Required work:
Copy every line of text in the rows below word for word, leaving out the pictures.

Available data:
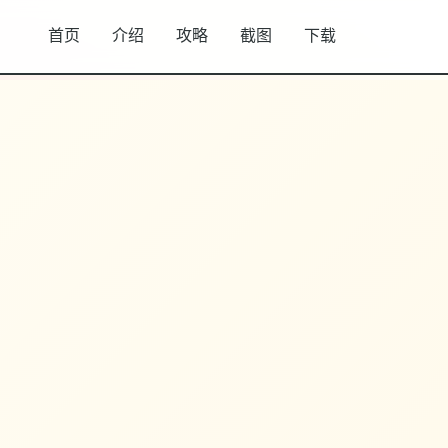
首页
介绍
攻略
截图
下载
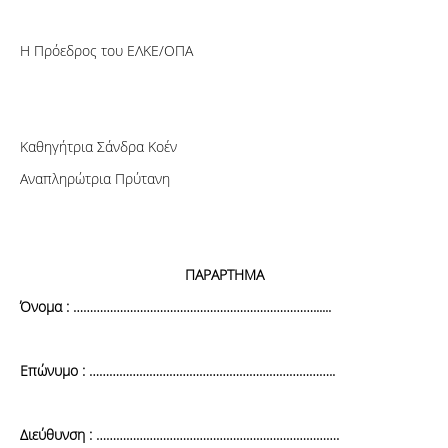
Η Πρόεδρος του ΕΛΚΕ/ΟΠΑ
Καθηγήτρια Σάνδρα Κοέν
Αναπληρώτρια Πρύτανη
ΠΑΡΑΡΤΗΜΑ
Όνομα : ………………………………………………………………......
Επώνυμο : ………………………………………………………………..
Διεύθυνση : ……………………………………………………………….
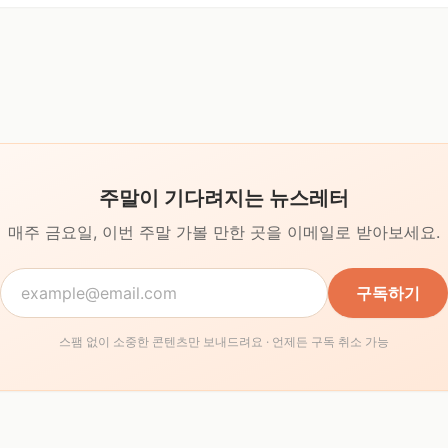
주말이 기다려지는 뉴스레터
매주 금요일, 이번 주말 가볼 만한 곳을
이메일로 받아보세요.
구독하기
스팸 없이 소중한 콘텐츠만 보내드려요 · 언제든 구독 취소 가능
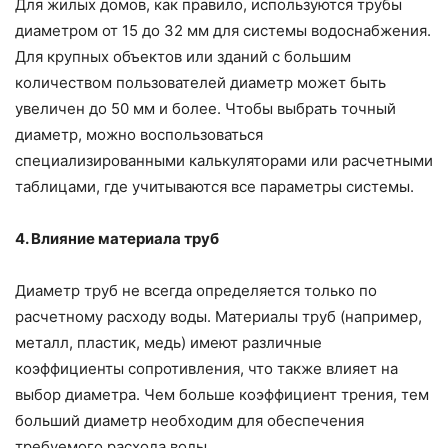
Для жилых домов, как правило, используются трубы
диаметром от 15 до 32 мм для системы водоснабжения.
Для крупных объектов или зданий с большим
количеством пользователей диаметр может быть
увеличен до 50 мм и более. Чтобы выбрать точный
диаметр, можно воспользоваться
специализированными калькуляторами или расчетными
таблицами, где учитываются все параметры системы.
4. Влияние материала труб
Диаметр труб не всегда определяется только по
расчетному расходу воды. Материалы труб (например,
металл, пластик, медь) имеют различные
коэффициенты сопротивления, что также влияет на
выбор диаметра. Чем больше коэффициент трения, тем
больший диаметр необходим для обеспечения
требуемого расхода воды.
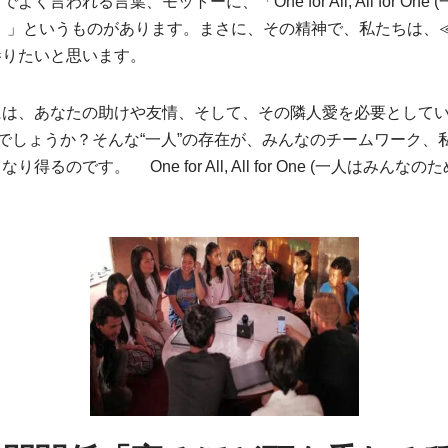
く言われる言葉、モットーに、「One for All, All for On
！」というものがあります。まさに、その精神で、私たちは、
参りたいと思います。
は、あなたの助けや友情、そして、その隣人愛を必要としてい
いでしょうか？そんな“一人”の存在が、みんなのチームワーク、
得るのです。 One for All, All for One (一人はみん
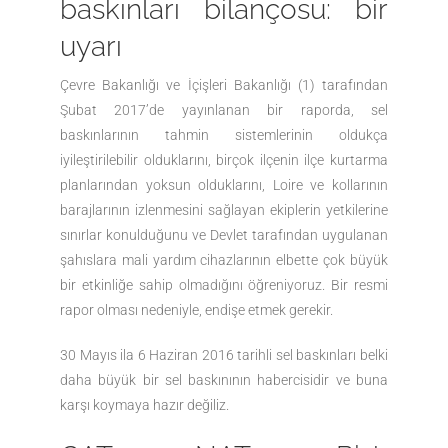
baskınları bilançosu: bir
uyarı
Çevre Bakanlığı ve İçişleri Bakanlığı (1) tarafından
Şubat 2017’de yayınlanan bir raporda, sel
baskınlarının tahmin sistemlerinin oldukça
iyileştirilebilir olduklarını, birçok ilçenin ilçe kurtarma
planlarından yoksun olduklarını, Loire ve kollarının
barajlarının izlenmesini sağlayan ekiplerin yetkilerine
sınırlar konulduğunu ve Devlet tarafından uygulanan
şahıslara mali yardım cihazlarının elbette çok büyük
bir etkinliğe sahip olmadığını öğreniyoruz. Bir resmi
rapor olması nedeniyle, endişe etmek gerekir.
30 Mayıs ila 6 Haziran 2016 tarihli sel baskınları belki
daha büyük bir sel baskınının habercisidir ve buna
karşı koymaya hazır değiliz.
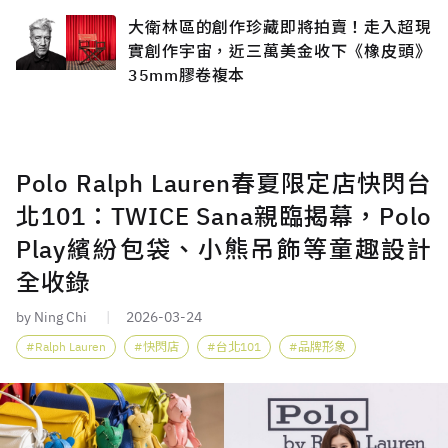
藏？
大衛林區的創作珍藏即將拍賣！走入超現
實創作宇宙，近三萬美金收下《橡皮頭》
35mm膠卷複本
Polo Ralph Lauren春夏限定店快閃台
北101：TWICE Sana親臨揭幕，Polo
Play繽紛包袋、小熊吊飾等童趣設計
全收錄
by Ning Chi
2026-03-24
Ralph Lauren
快閃店
台北101
品牌形象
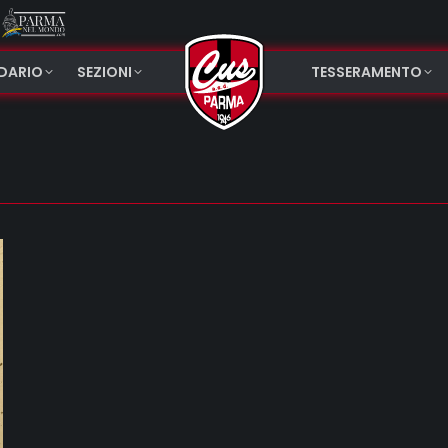
NDARIO
SEZIONI
TESSERAMENTO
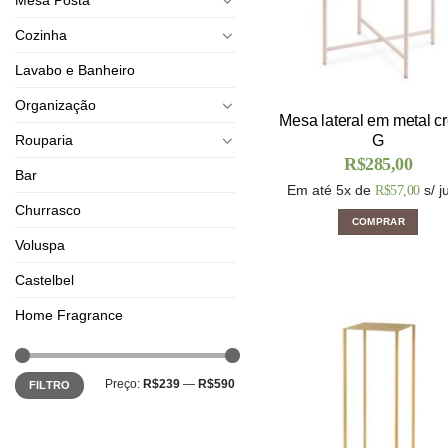
Cozinha
Lavabo e Banheiro
Organização
Mesa lateral em metal 
Rouparia
G
R$
285,00
Bar
Em até 5x de
s/ j
R$
57,00
Churrasco
COMPRAR
Voluspa
Castelbel
Home Fragrance
Preço:
R$239
—
R$590
FILTRO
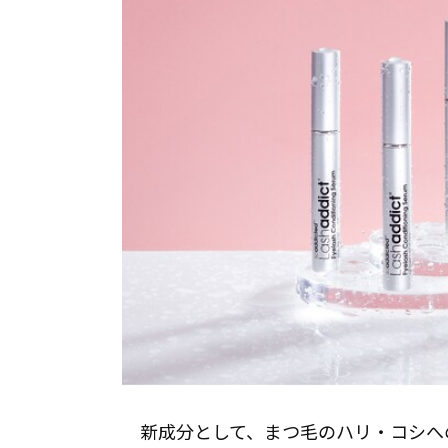
新成分として、まつ毛のハリ・コシへ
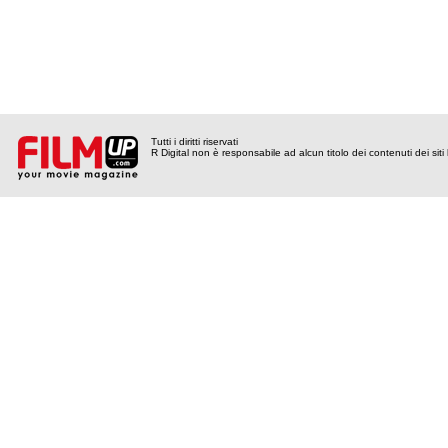
Tutti i diritti riservati
R Digital non è responsabile ad alcun titolo dei contenuti dei siti l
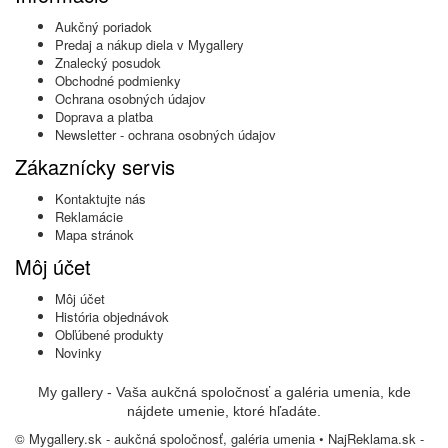
Aukčný poriadok
Predaj a nákup diela v Mygallery
Znalecký posudok
Obchodné podmienky
Ochrana osobných údajov
Doprava a platba
Newsletter - ochrana osobných údajov
Zákaznícky servis
Kontaktujte nás
Reklamácie
Mapa stránok
Môj účet
Môj účet
História objednávok
Obľúbené produkty
Novinky
My gallery - Vaša aukčná spoločnosť a galéria umenia, kde
nájdete umenie, ktoré hľadáte.
© Mygallery.sk - aukčná spoločnosť, galéria umenia •
NajReklama.sk -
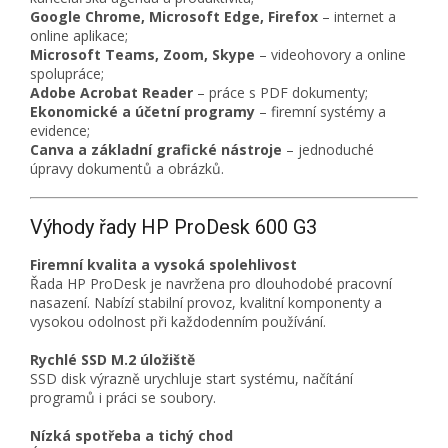
Google Chrome, Microsoft Edge, Firefox
– internet a
online aplikace;
Microsoft Teams, Zoom, Skype
– videohovory a online
spolupráce;
Adobe Acrobat Reader
– práce s PDF dokumenty;
Ekonomické a účetní programy
– firemní systémy a
evidence;
Canva a základní grafické nástroje
– jednoduché
úpravy dokumentů a obrázků.
Výhody řady HP ProDesk 600 G3
Firemní kvalita a vysoká spolehlivost
Řada HP ProDesk je navržena pro dlouhodobé pracovní
nasazení. Nabízí stabilní provoz, kvalitní komponenty a
vysokou odolnost při každodenním používání.
Rychlé SSD M.2 úložiště
SSD disk výrazně urychluje start systému, načítání
programů i práci se soubory.
Nízká spotřeba a tichý chod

Solution for this task:
首页
介绍
攻略
截图
下载
Η Πρόεδρος του ΕΛΚΕ/ΟΠΑ
Καθηγήτρια Σάνδρα Κοέν
Αναπληρώτρια Πρύτανη
ΠΑΡΑΡΤΗΜΑ
Όνομα : ………………………………………………………………......
Επώνυμο : ………………………………………………………………..
Διεύθυνση : ……………………………………………………………….
주말이 기다려지는 뉴스레터
매주 금요일, 이번 주말 가볼 만한 곳을
이메일로 받아보세요.
구독하기
스팸 없이 소중한 콘텐츠만 보내드려요 · 언제든 구독 취소 가능
Для жилых домов, как правило, используются трубы
диаметром от 15 до 32 мм для системы водоснабжения.
Для крупных объектов или зданий с большим
количеством пользователей диаметр может быть
увеличен до 50 мм и более. Чтобы выбрать точный
диаметр, можно воспользоваться
специализированными калькуляторами или расчетными
таблицами, где учитываются все параметры системы.
4. Влияние материала труб
Диаметр труб не всегда определяется только по
расчетному расходу воды. Материалы труб (например,
металл, пластик, медь) имеют различные
коэффициенты сопротивления, что также влияет на
выбор диаметра. Чем больше коэффициент трения, тем
больший диаметр необходим для обеспечения
требуемого расхода воды.
く言われる言葉、モットーに、「One for All, All for On
！」というものがあります。まさに、その精神で、私たちは、
参りたいと思います。
は、あなたの助けや友情、そして、その隣人愛を必要としてい
いでしょうか？そんな“一人”の存在が、みんなのチームワーク、
得るのです。 One for All, All for One (一人はみん
baskınları bilançosu: bir
uyarı
Çevre Bakanlığı ve İçişleri Bakanlığı (1) tarafından
Şubat 2017’de yayınlanan bir raporda, sel
baskınlarının tahmin sistemlerinin oldukça
iyileştirilebilir olduklarını, birçok ilçenin ilçe kurtarma
planlarından yoksun olduklarını, Loire ve kollarının
barajlarının izlenmesini sağlayan ekiplerin yetkilerine
sınırlar konulduğunu ve Devlet tarafından uygulanan
şahıslara mali yardım cihazlarının elbette çok büyük
bir etkinliğe sahip olmadığını öğreniyoruz. Bir resmi
rapor olması nedeniyle, endişe etmek gerekir.
30 Mayıs ila 6 Haziran 2016 tarihli sel baskınları belki
daha büyük bir sel baskınının habercisidir ve buna
karşı koymaya hazır değiliz.
藏？
大衛林區的創作珍藏即將拍賣！走入超現
實創作宇宙，近三萬美金收下《橡皮頭》
35mm膠卷複本
Polo Ralph Lauren春夏限定店快閃台
北101：TWICE Sana親臨揭幕，Polo
Play繽紛包袋、小熊吊飾等童趣設計
全收錄
by Ning Chi
2026-03-24
Ralph Lauren
快閃店
台北101
品牌形象
NDARIO
SEZIONI
TESSERAMENTO
Cozinha
Lavabo e Banheiro
Organização
Mesa lateral em metal 
Rouparia
G
R$
285,00
Bar
Em até 5x de
s/ j
R$
57,00
Churrasco
COMPRAR
Voluspa
Castelbel
Home Fragrance
Preço:
R$239
—
R$590
FILTRO
新成分として、まつ毛のハリ・コシへ
Tutti i diritti riservati
R Digital non è responsabile ad alcun titolo dei contenuti dei siti l
Aukčný poriadok
Predaj a nákup diela v Mygallery
Znalecký posudok
Obchodné podmienky
Ochrana osobných údajov
Doprava a platba
Newsletter - ochrana osobných údajov
Zákaznícky servis
Kontaktujte nás
Reklamácie
Mapa stránok
Môj účet
Môj účet
História objednávok
Obľúbené produkty
Novinky
My gallery - Vaša aukčná spoločnosť a galéria umenia, kde
nájdete umenie, ktoré hľadáte.
© Mygallery.sk - aukčná spoločnosť, galéria umenia •
NajReklama.sk -
Google Chrome, Microsoft Edge, Firefox
– internet a
online aplikace;
Microsoft Teams, Zoom, Skype
– videohovory a online
spolupráce;
Adobe Acrobat Reader
– práce s PDF dokumenty;
Ekonomické a účetní programy
– firemní systémy a
evidence;
Canva a základní grafické nástroje
– jednoduché
úpravy dokumentů a obrázků.
Výhody řady HP ProDesk 600 G3
Firemní kvalita a vysoká spolehlivost
Řada HP ProDesk je navržena pro dlouhodobé pracovní
nasazení. Nabízí stabilní provoz, kvalitní komponenty a
vysokou odolnost při každodenním používání.
Rychlé SSD M.2 úložiště
SSD disk výrazně urychluje start systému, načítání
programů i práci se soubory.
Nízká spotřeba a tichý chod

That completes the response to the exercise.